DOCUMENT EXCERPT:
Sermon 12th January 2014
Between now and Lent, adults will hear what Jesus actually said. The Sermon on the Mount is Jesus' most extensive block of teaching; it covers unexpected ground, in unexpected ways.
Our Vicar, Cameron Barker, begins our study and the reading is from Matthew 5, verses 1-16.
12th January:
already! Well, I wonder just how many New Year resolutions are still in place
with the month almost half-gone? Don’t worry; this isn’t going to turn into a
straw poll! It’s meant instead to offer some encouragement; especially if your
resolution included anything exercise-based. Even if it didn’t, here’s a late
suggestion that you might even want to adopt yourself – of exercises that we’d
be better off without!
In no particular order, then
how about not:
~ Running around in circles;
~ Leaping on bandwagons;
~ Pushing our luck;
~ Beating our heads against
brick walls;
~ Jumping to any conclusions;
~ Dragging our heels;
~ Throwing our weight around;
or
~ Passing the buck;
throughout the rest of 2014?!

MATERIAL PROVIDED:
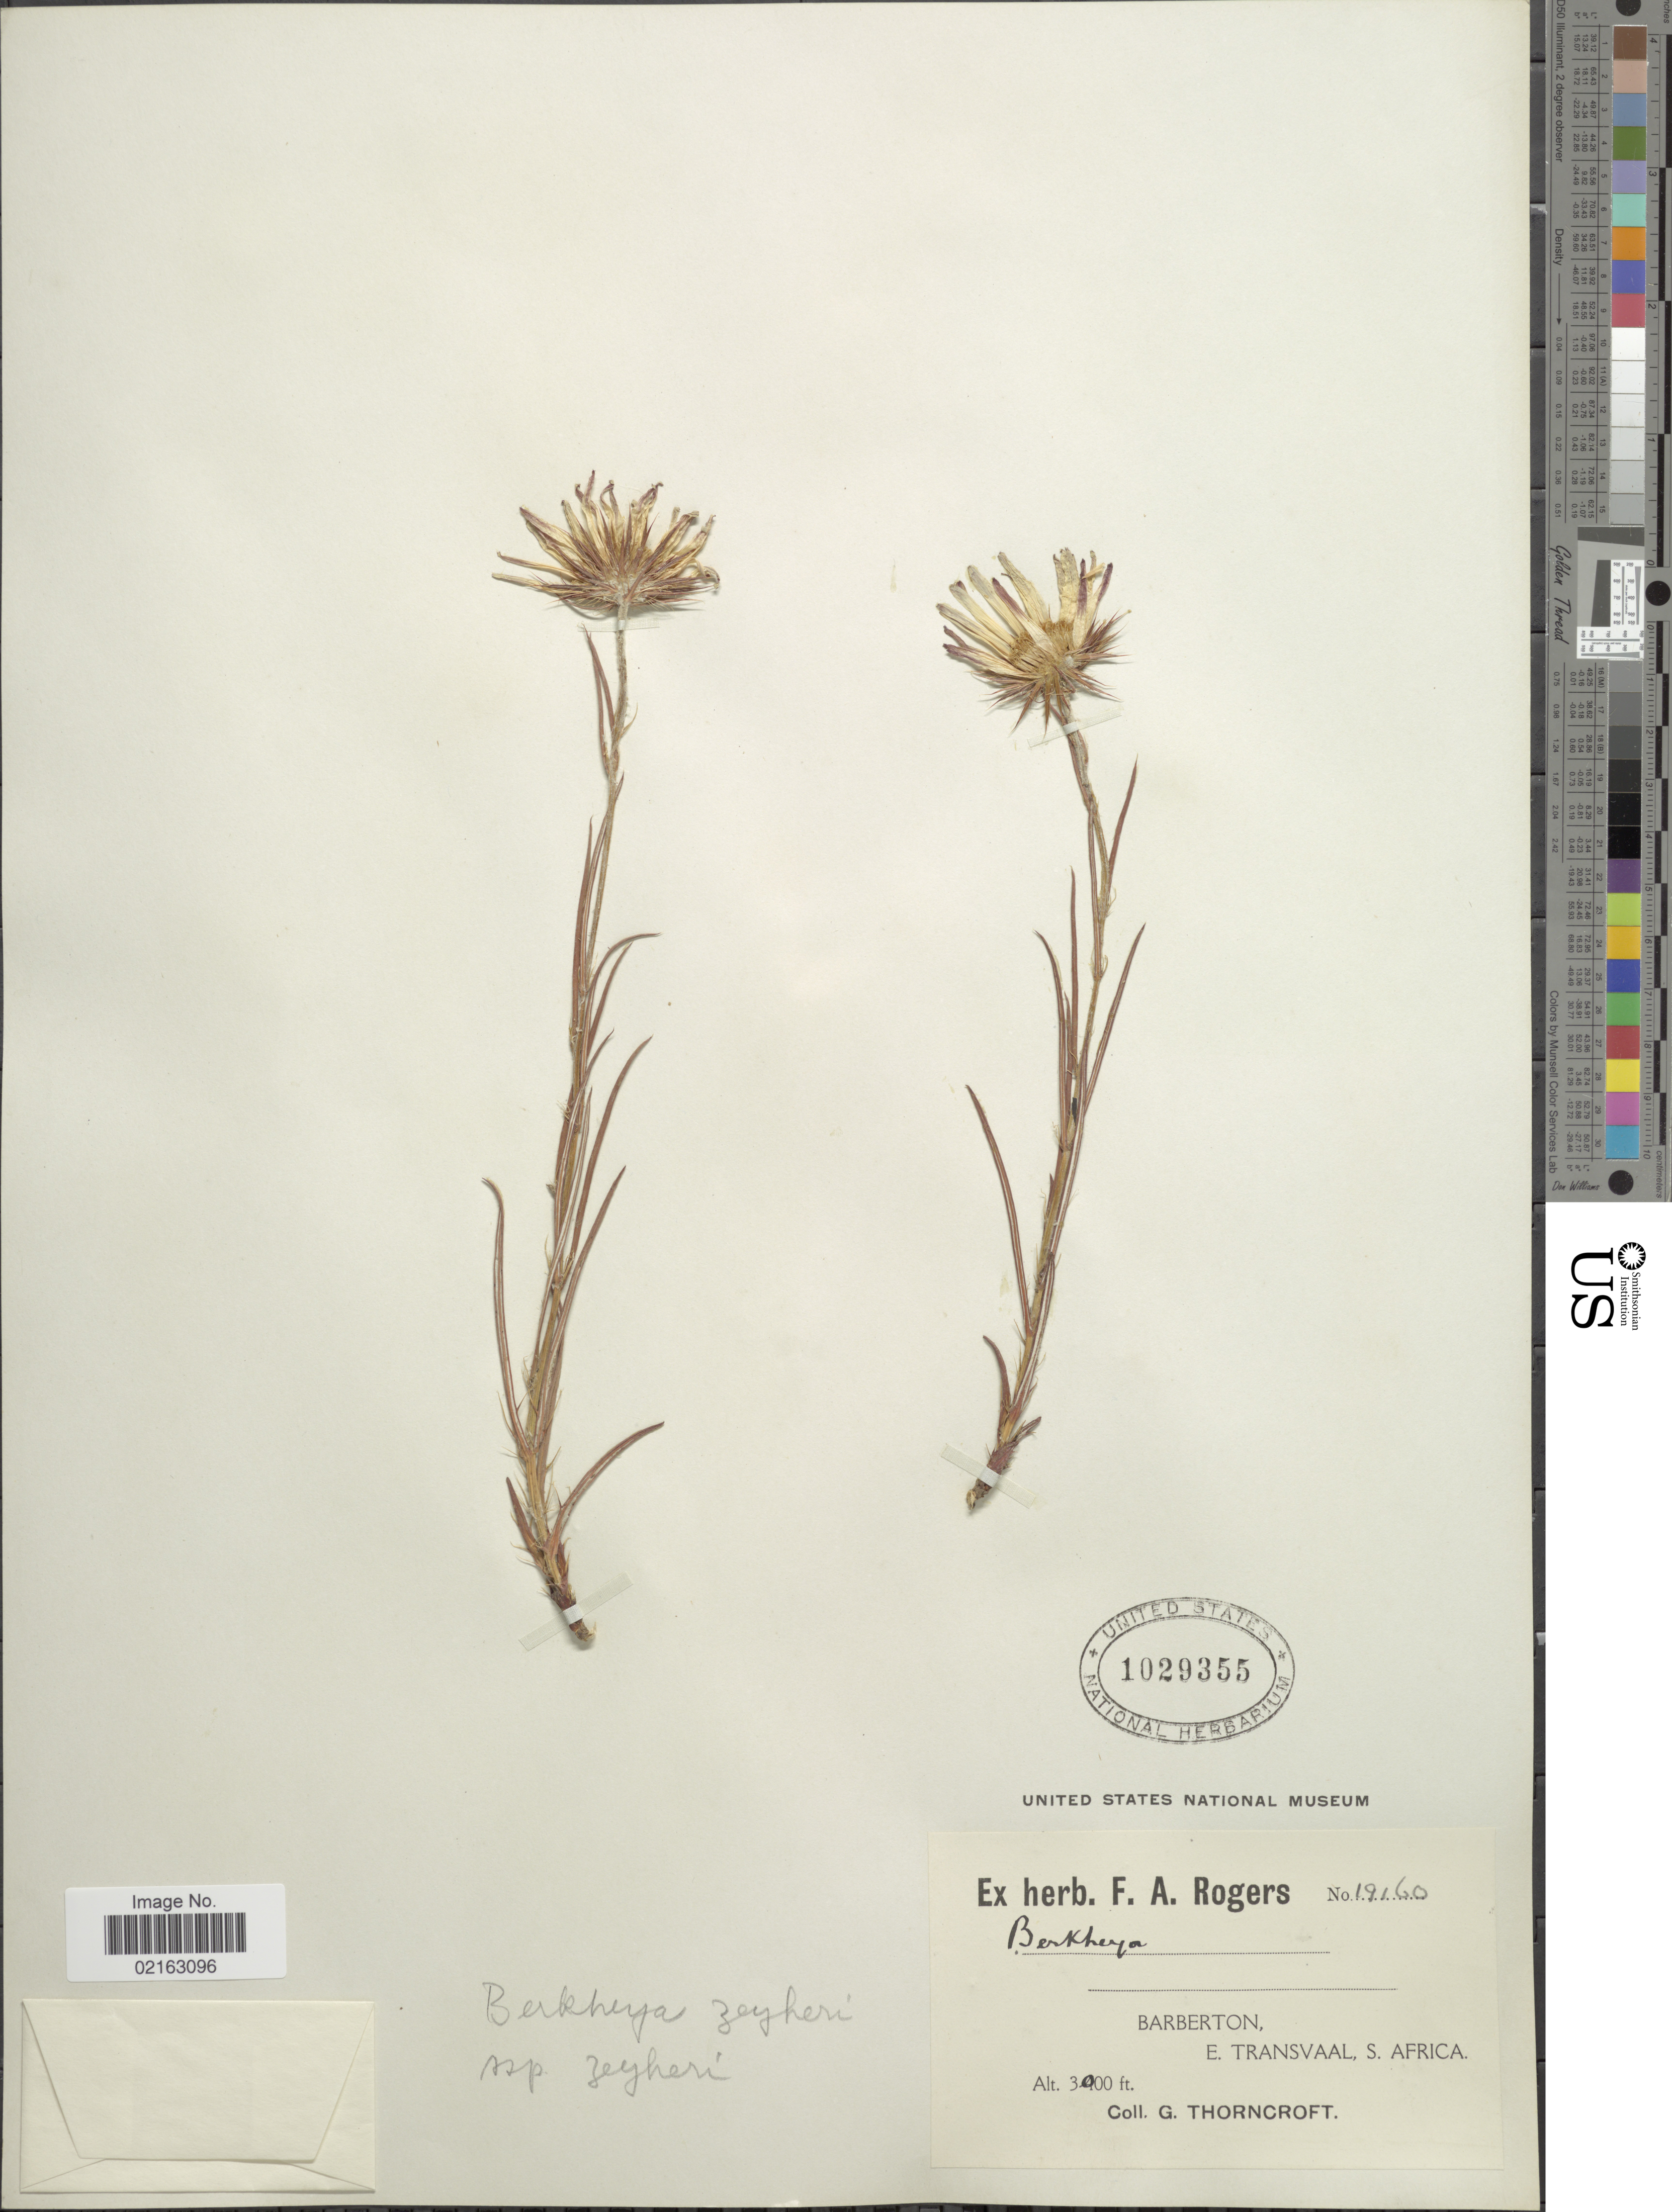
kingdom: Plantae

INSTRUCTIONS:
A – Using the sermon, answer each of these questions:
(i) Which chapter and verses of Matthew is the reading taken from?
(ii) Who begins the study, and what is his role?
(iii) What is the last "exercise" in the list of ones we'd be better off without?
B – Continue the sermon from its last line.

ANSWERS TO EACH TASK:
A –
(i) Matthew 5, verses 1-16.
(ii) Cameron Barker, the Vicar.
(iii) Passing the buck.

B –
Now it might be that you
think you know what’s coming next. Again, this is rhetorical; but do you think
I’m going to suggest that our positive exercise plan for the year should
instead be drawn from those verses that I’ve just read? If so, nothing can be
further from where we will actually go with To think of these words in that way
is to fall into a classic trap, of not grasping what Jesus was doing here. Yes,
it is true to say that Jesus went on to teach some key ethical do’s and don’ts
in the rest of this Sermon on the Mount. But the way that it begins is
from a very different perspective. It’s vital that we understand that, in order
for the whole to make proper sense.
To be clear about it, we are
going to cover the whole of the Sermon on the Mount in this series. That’s our
preaching plan here for this period up until the start of Lent. In the Church of
England we are now into a Year of Matthew. So we’re picking up the story of
Jesus post-Christmas, in this place, right near the start of it in Matthew. I
say we’re picking up the story, but there isn’t too much story involved, of
course! It’s solid teaching; as it will be right through to the end of this
series. To some extent that’s by our
own design; but it’s mostly determined by the way that Matthew uniquely wrote
his Gospel.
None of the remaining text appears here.